ORLANDO, Fla. — After the Southwest Airline problems around Christmas in addition to weather delays, hundreds of travelers flying into Florida found themselves once again dealing with delays and cancelations on Monday, this time thanks to an air traffic control glitch.
An air traffic control expert says it was a rare event, but that’s no consolation to people who’ve had to spend a lot more time airport than they wanted.
Julian Nomesque says his first time in Florida was a good one. He traveled from Boston to Orlando and met up with his mother for part of the holidays.
“I visited the parks with my mom, so it was a good trip, but the last part is so crazy man,” said Nomesque.
The last part of his trip – trying to fly back to Boston – was not so good. Nomesque says his Monday evening flight was canceled. His makeup flight on Spirit Airlines wasn’t scheduled to fly out until Wednesday morning, so he found himself stuck at Orlando International Airport for about 36 hours.
“Nothing you can do, nothing you can do man,” said Nomesque.

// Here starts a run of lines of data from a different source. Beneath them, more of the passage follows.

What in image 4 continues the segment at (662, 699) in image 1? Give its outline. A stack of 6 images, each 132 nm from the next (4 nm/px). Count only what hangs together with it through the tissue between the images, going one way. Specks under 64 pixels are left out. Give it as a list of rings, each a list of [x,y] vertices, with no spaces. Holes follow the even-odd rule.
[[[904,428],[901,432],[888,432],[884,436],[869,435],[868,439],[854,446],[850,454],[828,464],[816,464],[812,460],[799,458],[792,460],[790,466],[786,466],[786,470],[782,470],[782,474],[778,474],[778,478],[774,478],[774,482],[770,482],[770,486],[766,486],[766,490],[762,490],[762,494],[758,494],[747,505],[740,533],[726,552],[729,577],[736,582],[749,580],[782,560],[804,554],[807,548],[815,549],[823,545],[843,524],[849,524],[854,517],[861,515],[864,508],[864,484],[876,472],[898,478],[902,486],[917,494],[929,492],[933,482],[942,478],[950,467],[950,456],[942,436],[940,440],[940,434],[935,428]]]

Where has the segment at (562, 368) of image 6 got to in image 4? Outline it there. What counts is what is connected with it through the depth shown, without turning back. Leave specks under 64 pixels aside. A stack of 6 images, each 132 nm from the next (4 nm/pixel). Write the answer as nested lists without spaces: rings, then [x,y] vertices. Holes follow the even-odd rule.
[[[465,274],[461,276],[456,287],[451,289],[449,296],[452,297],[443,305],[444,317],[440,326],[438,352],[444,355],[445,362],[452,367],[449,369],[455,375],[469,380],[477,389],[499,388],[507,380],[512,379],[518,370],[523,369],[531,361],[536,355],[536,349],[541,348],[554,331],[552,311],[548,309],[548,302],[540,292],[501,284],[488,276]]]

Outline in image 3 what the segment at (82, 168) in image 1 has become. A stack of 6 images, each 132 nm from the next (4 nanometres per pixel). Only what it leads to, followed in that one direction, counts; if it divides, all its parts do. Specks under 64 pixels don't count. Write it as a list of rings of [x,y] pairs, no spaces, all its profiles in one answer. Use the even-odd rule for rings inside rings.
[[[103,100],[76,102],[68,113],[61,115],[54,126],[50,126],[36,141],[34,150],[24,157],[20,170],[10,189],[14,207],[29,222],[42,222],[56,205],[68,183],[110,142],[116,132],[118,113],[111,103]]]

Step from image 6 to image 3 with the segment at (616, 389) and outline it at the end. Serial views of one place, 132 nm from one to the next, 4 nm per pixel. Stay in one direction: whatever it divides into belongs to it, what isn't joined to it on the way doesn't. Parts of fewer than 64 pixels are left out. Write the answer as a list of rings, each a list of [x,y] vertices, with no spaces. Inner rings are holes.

The Federal Aviation Administration says an air traffic computer issue on Sunday forced it to slow the volume of traffic to airports across Florida. Some passengers faced several hours of delays.
Michael McCormick is a professor at Embry-Riddle Aeronautical University in Daytona Beach. McCormick worked in an air traffic control organization for the FAA and has 33 years of experience in that field. He says the issue out of Miami’s air traffic control center was with an automated processor, and that problem limited the info it could share with other airports.
“It enables you to handle increases in volume of traffic that occurs over time as more and more people travel,” McCormick said.
“So as you lose some of that automation, that means that you can’t handle those increases in the traffic, so you have to pull that traffic volume back to a safe level that the automation system can handle.”
But McCormick says it wasn’t related to other recent air travel delays and isn’t something we should see very often.
“This was an unfortunate time for something like this to happen, and it is not symptomatic of a larger problem or a trend that’s taking place across the system,” McCormick said.
“This was a rare event, or a one-off event that was rapidly identified.”
Nomesque says the delays with his flight forced him to miss two days of work back in Boston. He had to get creative to pass the time at the airport.
“I have my games, my phone, movies, everything, so I’ll try to enjoy the time,” said Nomesque.